In a nutshell a score of 0 means that the quality is estimated to be comparable to other high resolution structures of similar size. If the score is positive, it is predicted to be of better quality and vice versa a negative value means the model is predicted to be of lower quality.

Expanding “Model Quality” provide plots of the estimated local quality of each part of the model as well as how the model compares to other structures in the PDB.

Local estimates of the model quality based on the QMEAN scoring function are shown as per-residue plot. Each residue is assigned a reliability score between 0 and 1, describing the expected similarity to the native structure. Higher numbers indicate higher reliability of the residues.

The comparison with non-redundant set of PDB structures helps to identify outliers, i.e. models with expected quality which are not comparable to experimental structures.

3D Structure viewer

Next to the model/structure information there is a 3D protein structure viewer implemented using PV, an interactive JavaScript/WebGL based 3D structure viewer. Any model/structure that is selected in the sequence arc will be displayed here. Any features that are shown/hidden will also affect this display. The user can interact with the 3D representation by using the mouse buttons to rotate, translate and zoom. The buttons below the viewer allow for some extra functionality such as taking a snapshot or running pv in a separate window.

Sequence Alignments

Below the graphical representation of the target protein, the sequence alignment between the target and the template (or experimental structure) sequences is shown.

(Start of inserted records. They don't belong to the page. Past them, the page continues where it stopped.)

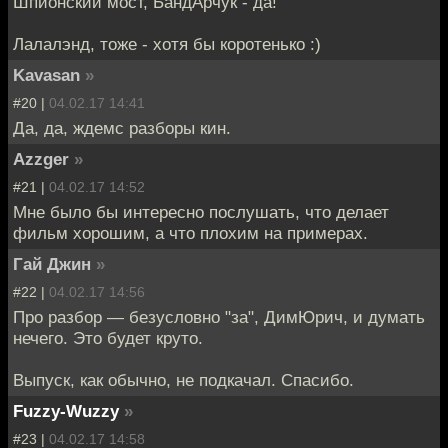
Шпионский мост, БандАрчук - да!
Лалалэнд, тоже - хотя бы коротенько :)
Kavasan
»
#20 |
04.02.17 14:41
Да, да, ждемс разборы кин.
Azzger
»
#21 |
04.02.17 14:52
Мне было бы интересно послушать, что делает
фильм хорошим, а что плохим на примерах.
Гай Джин
»
#22 |
04.02.17 14:56
Про разбор — безусловно "за", ДимЮрич, и думать
нечего. Это будет круто.
Выпуск, как обычно, не подкачал. Спасибо.
Fuzzy-Wuzzy
»
#23 |
04.02.17 14:58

The alignment can be coloured in various ways by clicking on the cog icon. The colouring will also change the 3D view and the sequence arc. In the same menu the alignments can be downloaded, either in FASTA, Clustal format or as a picture.

List of Experimental Structures and Homology Models

The All Models button allows you to see all the models/structures for the specific UniProtKB entry. If there are more than one model/structure in a cluster, it will be shown here. By clicking on specific models, it will be shown in the 3D viewer.

Colouring

Clicking on the Colours button below the 3D viewer or in the alignment section, allows the user to colour the sequence/structure based on many parameters as well as export the alignment or an image of the alignment. The sequence can be coloured based on different parameters like a per residue model quality score (QMEAN).

No models or structure available

If no structure or model is available for the UniprotKB entry, SWISS-MODEL Repository can automatically add a Model by clicking the "Build Models" Button. Model building takes typically no more than 15 minutes.

Please note that models with a QMEAN score below -5 (generally a sign for a low quality model) are not added to the repository.

If you prefer to interactively explore various models build on different templates, please use the link to the SWISS-MODEL server.

SMR API

The new SWISS-MODEL Repository is continuously updated to provide you with the best available model/experimental structure for a given UniProt AC.

Due to this dynamic environment, there are no fixed URLs to specific versions of models, and indeed models/structures may no longer exist if the best available template has been improved at any moment.

To find out what is currently available in SMR, first get a list of available models and / or experimental structures in JSON format (here Uniprot AC P07900 is used as an example).

From the list of available models, you will be able to find which model/structure you are interested in based on QMEAN, SeqId, range etc and fetch the coordinates using the URL in value of "coordinates". As previously stated, the continuous update of SMR means this model may not exist, so no specific model ID is available. The API will allow you to get the best model for your query. Specifying provider, template and range should be enough to return the exact model.

An example URL would look like https://swissmodel.expasy.org/repository/uniprot/P07900.pdb?from=14&to=223&template=2k5b&provider=pdb

If no model is found for your requested coordinates, a 404 Not Found error will be raised.